Enunciado A
Por favor, reescreva de forma mais curta o parágrafo da notícia sobre a certidão de gênero não específico que começa com "Norrie, de 48 anos de idade", mantendo seus fatos principais.
Enunciado B
Escreva a continuação da notícia sobre a certidão de gênero não específico, começando logo após a última frase apresentada.

Texto em estudo
Escocês virou mulher mas não se ‘encaixou’ em nenhuma das condições.
Agora, conseguiu certidão de Gênero Não Específico
Uma pessoa que mora na Austrália pode ser a primeira no mundo reconhecida oficialmente como não pertencendo a nenhum dos sexos. O governo do Estado de New outh Wales emitiu uma certidão de "Gênero Não Específico" a Norrie May-Welby. Isso significa que o governo não a reconhece como homem ou mulher.
Norrie, de 48 anos de idade, se considera um andrógino e é ativista do grupo Sex and Gender Education (Sage, na sigla em inglês), que faz campanha mundial por direitos de pessoas com diferentes identidades sexuais.
Ele nasceu na Escócia e foi registrado como homem. Aos 23 anos, passou por um tratamento hormonal e cirurgias para mudar de sexo, e foi registrado na Austrália como mulher.

Dados extraídos
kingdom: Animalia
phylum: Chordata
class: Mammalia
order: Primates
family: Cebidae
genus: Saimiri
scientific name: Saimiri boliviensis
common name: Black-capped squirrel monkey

...

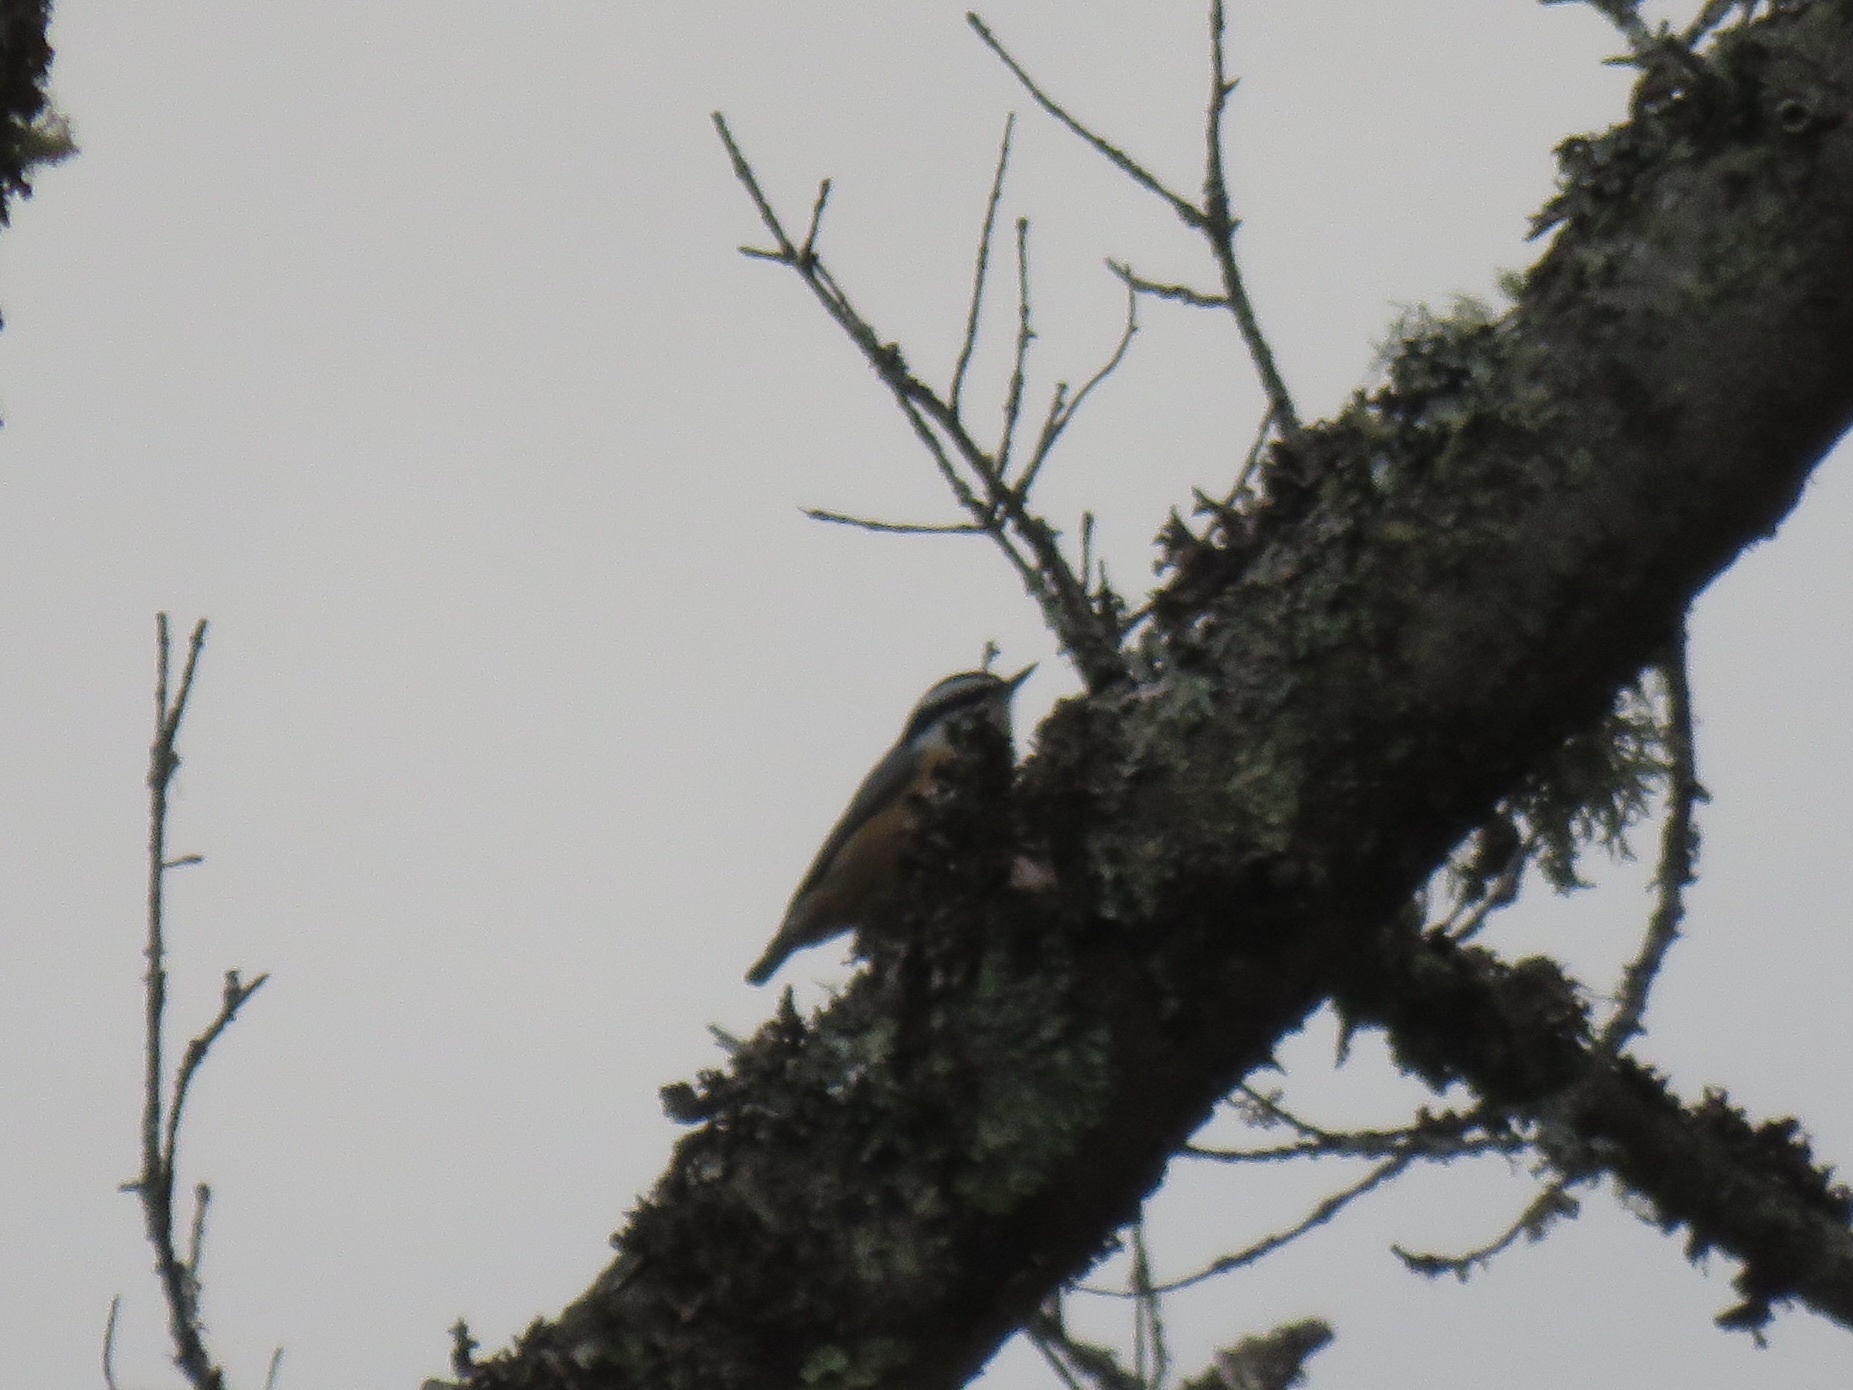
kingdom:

Resposta A
Norrie, 48 anos, se considera andrógino e milita no Sex and Gender Education (Sage), grupo com campanha mundial pelos direitos de pessoas de diferentes identidades sexuais.

Resposta B
No entanto, Norrie ficou insatisfeito com a mudança e interrompeu seu tratamento, preferindo denominar-se "neutro".
"Esses conceitos de homem e mulher simplesmente não se encaixam no meu caso, eles não são a realidade e, se aplicados a mim, são fictícios", afirma Norrie em um artigo publicado no site The Scavenger.
O escocês assina como norrie mAy-Welby, um trocadilho com may well be, que em inglês significa "pode ser".
‘Liberdade’
Em entrevista à BBC, Norrie comemorou a decisão do governo australiano.
"Liberdade da gaiola do gênero!", escreveu. Segundo a notícia publicada no jornal The Scavenger, os médicos declararam em janeiro passado que não conseguiram determinar o sexo de Norrie - nem fisicamente nem em função do seu comportamento.
A certidão de gênero não específico foi dada de acordo com uma recomendação de 2009 de um relatório da Comissão de Direitos Humanos da Austrália. A certidão foi publicada na capa do jornal australiano Sydney Morning Herald.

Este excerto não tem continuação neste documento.